I'm designing an architecture in which I have:

public interface IObjectReader{
    public Object read();
}

public class ConcreteObjectReader implements IObjectReader{
     @Override
     public Object read(){
         //do stuff
         return new Object();
     }
}

Now, if I want to allow a reader to be parameterized, I could create another interface this way:

public interface IParameterizedObjectReader extends IObjectReader {
    public void setParams(Map<String,String> params);
    public Map<String,String> getParams();
}

To me this is reasonable. However, in my project I have also object writers, object processors and so on, and they also need to be, eventually, parameterized.
In this scenario, having two or more interfaces that define the same contract (getParams and setParams) is a very bad idea to me. So I would define an interface IParameter like this:

public interface IParameter{
    public void setParams(Map<String,String> params);
    public Map<String, String> getParams();
}

and I'd make the IParametereziedObjectReader interface (similar for IParameterizedObjectWriter, etc) extend IParameter too, but I'd leave it empty.

Is this a bad idea?

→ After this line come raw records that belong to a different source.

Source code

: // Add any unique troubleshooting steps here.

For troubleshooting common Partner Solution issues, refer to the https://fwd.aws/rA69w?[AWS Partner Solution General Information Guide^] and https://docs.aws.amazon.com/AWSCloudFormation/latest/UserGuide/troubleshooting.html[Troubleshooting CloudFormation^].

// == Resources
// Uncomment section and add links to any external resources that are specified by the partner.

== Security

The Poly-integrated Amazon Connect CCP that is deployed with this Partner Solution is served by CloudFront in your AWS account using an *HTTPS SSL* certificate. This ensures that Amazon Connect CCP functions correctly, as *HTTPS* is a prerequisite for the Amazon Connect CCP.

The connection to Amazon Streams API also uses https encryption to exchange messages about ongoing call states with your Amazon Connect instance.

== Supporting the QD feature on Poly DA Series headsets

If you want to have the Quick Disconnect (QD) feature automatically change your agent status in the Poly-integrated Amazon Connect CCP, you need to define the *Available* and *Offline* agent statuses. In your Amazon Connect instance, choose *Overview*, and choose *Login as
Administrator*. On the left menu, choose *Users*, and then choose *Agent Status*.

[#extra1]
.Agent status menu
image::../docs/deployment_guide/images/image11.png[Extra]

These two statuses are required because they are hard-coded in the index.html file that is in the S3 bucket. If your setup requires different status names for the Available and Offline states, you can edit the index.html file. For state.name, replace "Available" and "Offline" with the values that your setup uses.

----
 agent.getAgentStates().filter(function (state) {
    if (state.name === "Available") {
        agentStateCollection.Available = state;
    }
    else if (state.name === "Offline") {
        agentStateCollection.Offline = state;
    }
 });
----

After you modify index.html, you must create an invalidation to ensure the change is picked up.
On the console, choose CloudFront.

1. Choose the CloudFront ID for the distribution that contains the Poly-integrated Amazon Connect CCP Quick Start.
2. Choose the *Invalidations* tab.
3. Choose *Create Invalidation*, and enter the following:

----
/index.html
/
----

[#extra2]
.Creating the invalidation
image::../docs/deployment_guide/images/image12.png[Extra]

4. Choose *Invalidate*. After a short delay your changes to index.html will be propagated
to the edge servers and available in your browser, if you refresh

Or maybe I should leave only the IParameter interface and delete its subinterfaces?
For clarity I have to say that I don't use these Parameterized interfaces as markers anywhere in my code, so they'd be empty just for an architectural reason.

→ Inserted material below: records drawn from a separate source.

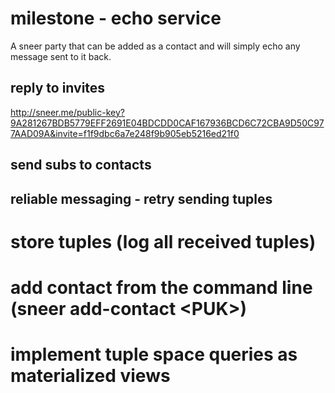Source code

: * milestone - echo service

A sneer party that can be added as a contact and will simply echo any
message sent to it back.

** reply to invites

http://sneer.me/public-key?9A281267BDB5779EFF2691E04BDCDD0CAF167936BCD6C72CBA9D50C977AAD09A&invite=f1f9dbc6a7e248f9b905eb5216ed21f0

** send subs to contacts

** reliable messaging - retry sending tuples

* store tuples (log all received tuples)
* add contact from the command line (sneer add-contact <PUK>)
* implement tuple space queries as materialized views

How would you design this solution differently?

Best Answer

Are empty interfaces (but not marker interfaces) a bad programming practice?

Generally, yes. By definition, empty interfaces provide you nothing. They can be marker interfaces (generally evil), or aliases for another type (occasionally useful due to legacy code when renaming something). But in a greenfield project like this they're just over-engineering and YAGNI.

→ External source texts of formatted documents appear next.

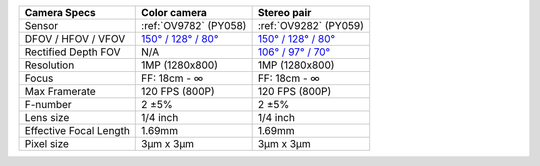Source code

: .. list-table::
   :header-rows: 1

   * - Camera Specs
     - Color camera
     - Stereo pair
   * - Sensor
     - :ref:`OV9782` (PY058)
     - :ref:`OV9282` (PY059)
   * - DFOV / HFOV / VFOV
     - `150° / 128° / 80° <https://fov.luxonis.com/?horizontalFov=128&verticalFov=80&horizontalResolution=1280&verticalResolution=800>`__
     - `150° / 128° / 80° <https://fov.luxonis.com/?horizontalFov=128&verticalFov=80&horizontalResolution=1280&verticalResolution=800>`__
   * - Rectified Depth FOV
     - N/A
     - `106° / 97° / 70° <https://fov.luxonis.com/?horizontalFov=97&verticalFov=70&horizontalResolution=1280&verticalResolution=800>`__
   * - Resolution
     - 1MP (1280x800)
     - 1MP (1280x800)
   * - Focus
     - FF: 18cm - ∞
     - FF: 18cm - ∞
   * - Max Framerate
     - 120 FPS (800P)
     - 120 FPS (800P)
   * - F-number
     - 2 ±5%
     - 2 ±5%
   * - Lens size
     - 1/4 inch
     - 1/4 inch
   * - Effective Focal Length
     - 1.69mm
     - 1.69mm
   * - Pixel size
     - 3µm x 3µm
     - 3µm x 3µm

How would you design this solution differently?

Without knowing more about your requirements, I can't say. But trying to make arbitrary read/write/process, with arbitrary number/shape of parameters is a fool's errand. Systems that can "do anything" aren't providing any useful abstraction over just writing code, and tend to be nightmares to implement and maintain. If you want a scripting language, go use a scripting language.